Esta deserción de la lactancia se dio en el medio rural y en familias indígenas. Estas introdujeron agua, que algunas veces está contaminada, que combinan con fórmulas para bebés.
Las proteínas que llegan a consumir los más pobres no son de calidad, no son de carne, huevo, pollo o leche. Las familias sustituyeron la leche materna por el atole, los frijoles por el arroz y la pasta –que tienen baja calidad nutricia– y la tortilla tradicional por la refinada, carente de aminoácidos. La única orientación nutricional que recibe la gente es a través de los comerciales de televisión que promueven comida chatarra. Prácticamente, dice, "el Estado abdicó y la gente se las arregla como puede".
Un sustituto son las papillas del programa Oportunidades y la leche enriquecida de Liconsa.
"Es un círculo vicioso: A los niños sin leche materna les dan alimentos contaminados; además no tienen anticuerpos, empiezan a tener enfermedades diarreicas que causan desnutrición. Si la cura era la leche materna, la mamá empieza a producir menos, el niño ya está inmerso en un ciclo de desnutrición (…) y si agregamos que no tienen acceso al agua potable, entonces tienen diarreas seguido".
Este coctel da como resultado el retardo del crecimiento. La desnutrición marcada por la inequidad.
"¡Una de las peores injusticias es que tenemos un número importante de niños que llegarán con desventajas a la escuela; y las tendrán toda su vida!"
Da varias referencias sobre cómo la desnutrición se concentra en los sectores de menor ingreso. "Es un volado (si tendrás desnutrición) según donde naciste". 31% de los indígenas contra 12% de los no indígenas. Entre los pobres, en general, en el último sexenio se redujo la desnutrición; no así entre los indígenas.

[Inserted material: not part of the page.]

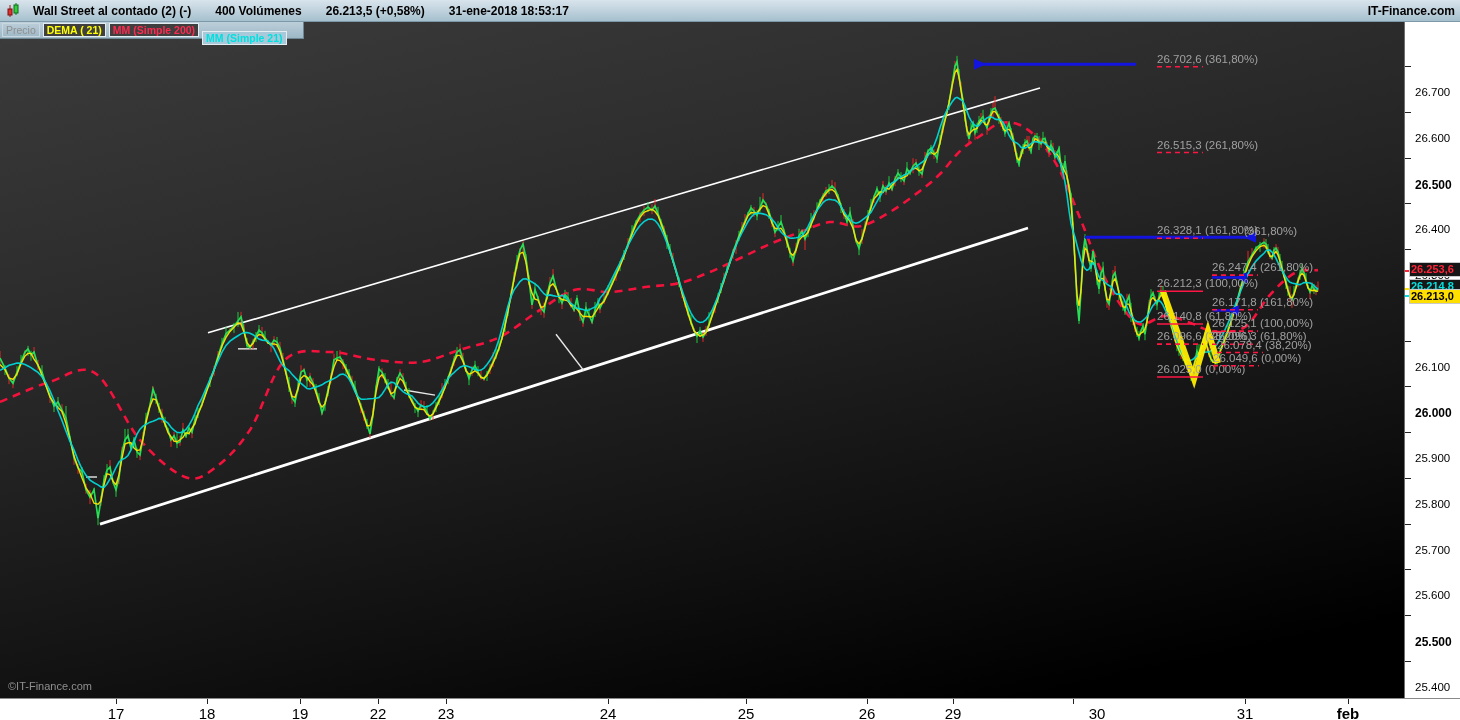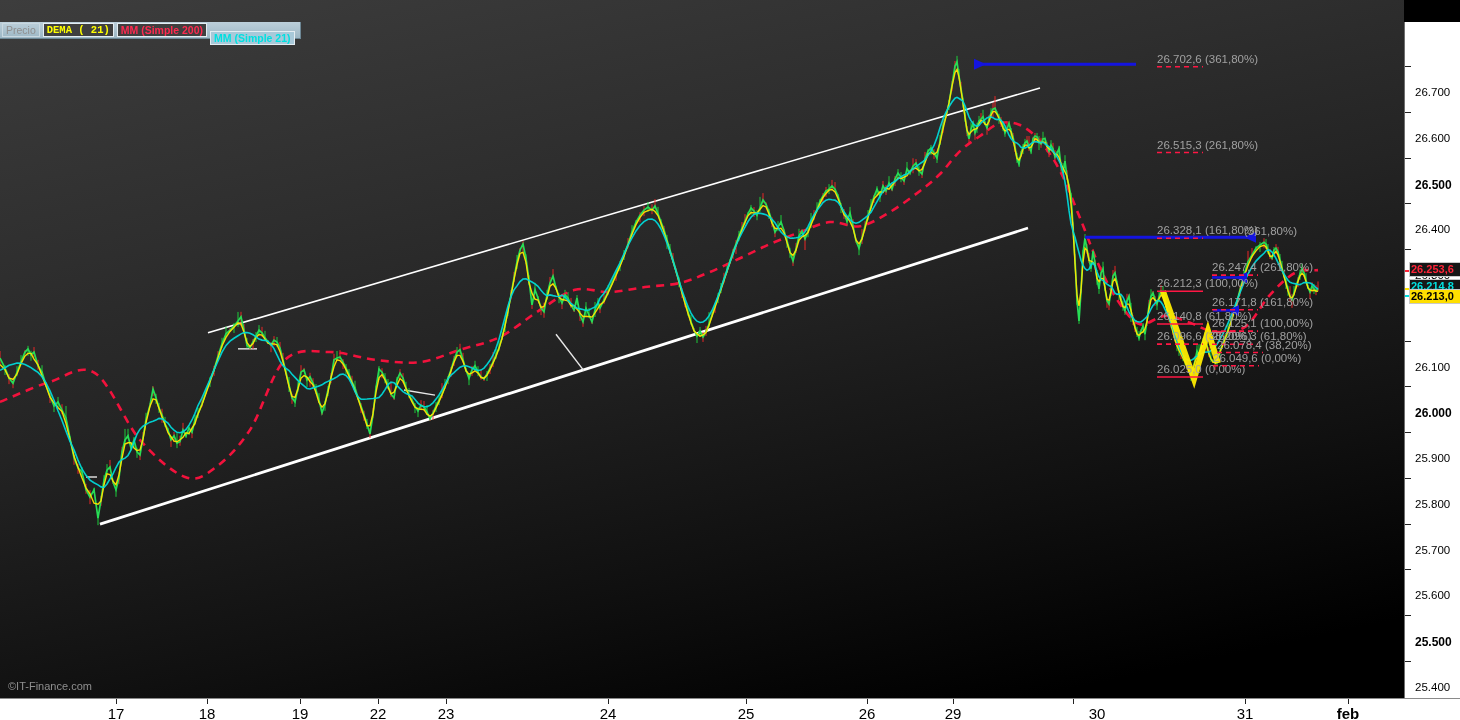"Wall Street al contado (2)" div { html: none -> <div> <span> <svg> <line></line> <rect></rect> <line></line> <rect></rect> </svg> </span> <span>Wall Street al contado (2) (-)</span> <span>400 Volúmenes</span> <span>26.213,5 (+0,58%)</span> <span>31-ene-2018 18:53:17</span> <span>IT-Finance.com</span> </div> }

Interrogado sobre la Cruzada Nacional contra el Hambre, anunciada por el gobierno entrante, opina que se necesitan programas específicos para atacar la desnutrición en el "periodo crítico", entre la lactancia y los dos años de vida (que incluyan dotación de suplementos alimentos, nutrición de calidad con orientación alimentaria, fomento a la lactancia materna) y al mismo tiempo cambios estructurales como ampliar la dotación de agua potable, drenaje, servicios de salud preventivos y el mejoramiento de los ingresos para "que no haya ese 10% de gente que tiene días con hambre, que no come".
VERGÜENZA CATASTRÓFICA
El médico Abelardo Ávila Curiel, investigador de ciencias médicas de la Dirección de Nutrición del INNSZ, señala que cada año hay 10 mil defunciones asociadas con la desnutrición infantil en menores de cinco años atacados por enfermedades infecciosas que no matan a niños sanos.
Las tasas de mortalidad infantil en México son de 14 niños por cada mil nacidos vivos. El doble que en países como Cuba, Costa Rica o Chile, superior a otros como Argentina.

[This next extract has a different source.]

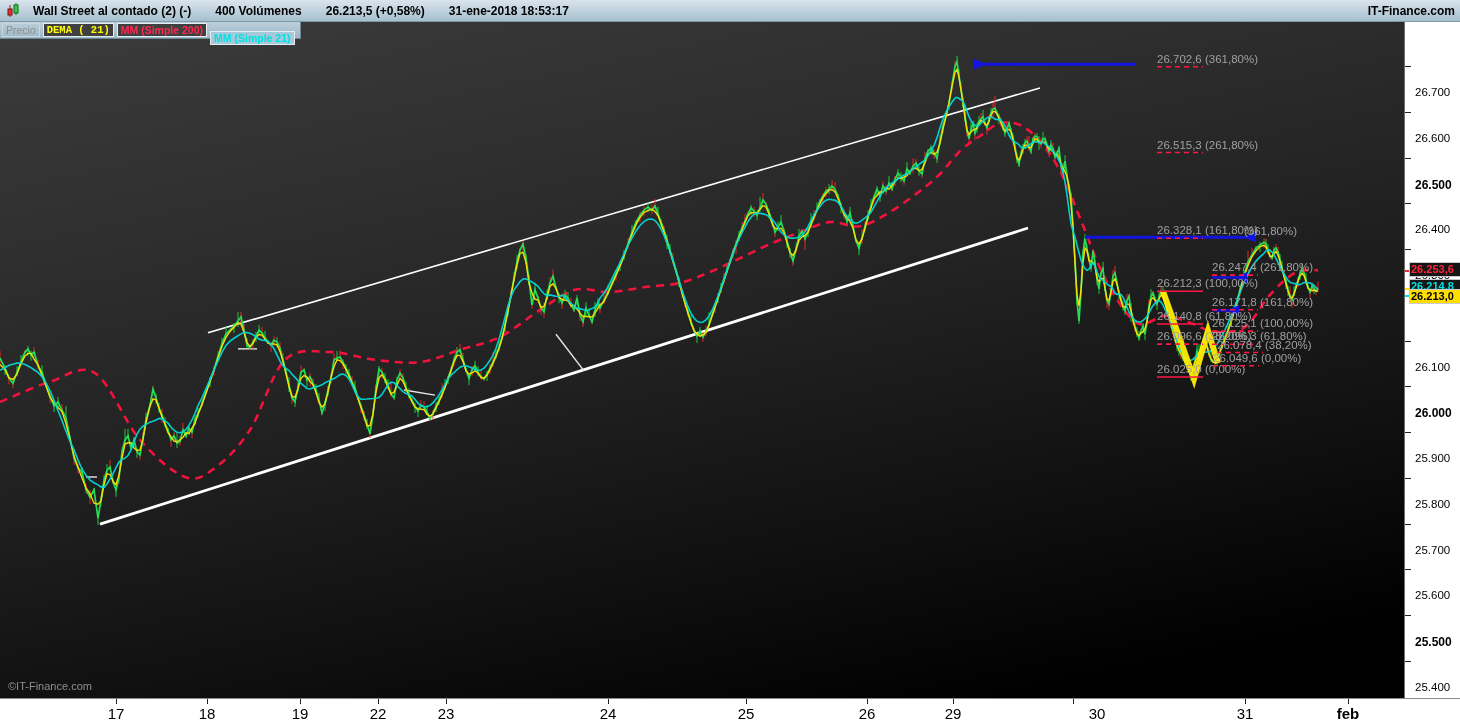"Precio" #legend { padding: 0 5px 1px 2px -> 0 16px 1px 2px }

Esa mortandad se concentra entre la población indígena. En La Montaña de Guerrero la tasa real es de 20 por cada mil, aunque las estadísticas registran ocho. El subregistro se presenta también en otras zonas de Guerrero, Chiapas, Oaxaca.
"Si uno traza el mapa de la desnutrición infantil se encontrará que es el mismo de zonas indígenas, de medio rural atrasado, en los estados de Chiapas, Oaxaca, Guerrero, Veracruz, Puebla y el Estado de México", dice el también epidemiólogo doctorado en estudios de población.
En algunos lugares, como Chiapas, encuestas como la de seguridad alimentaria no reflejan la realidad pues la gente se acostumbró a la falta de alimentos y "perdió el sentido del hambre". Clausuró su apetito.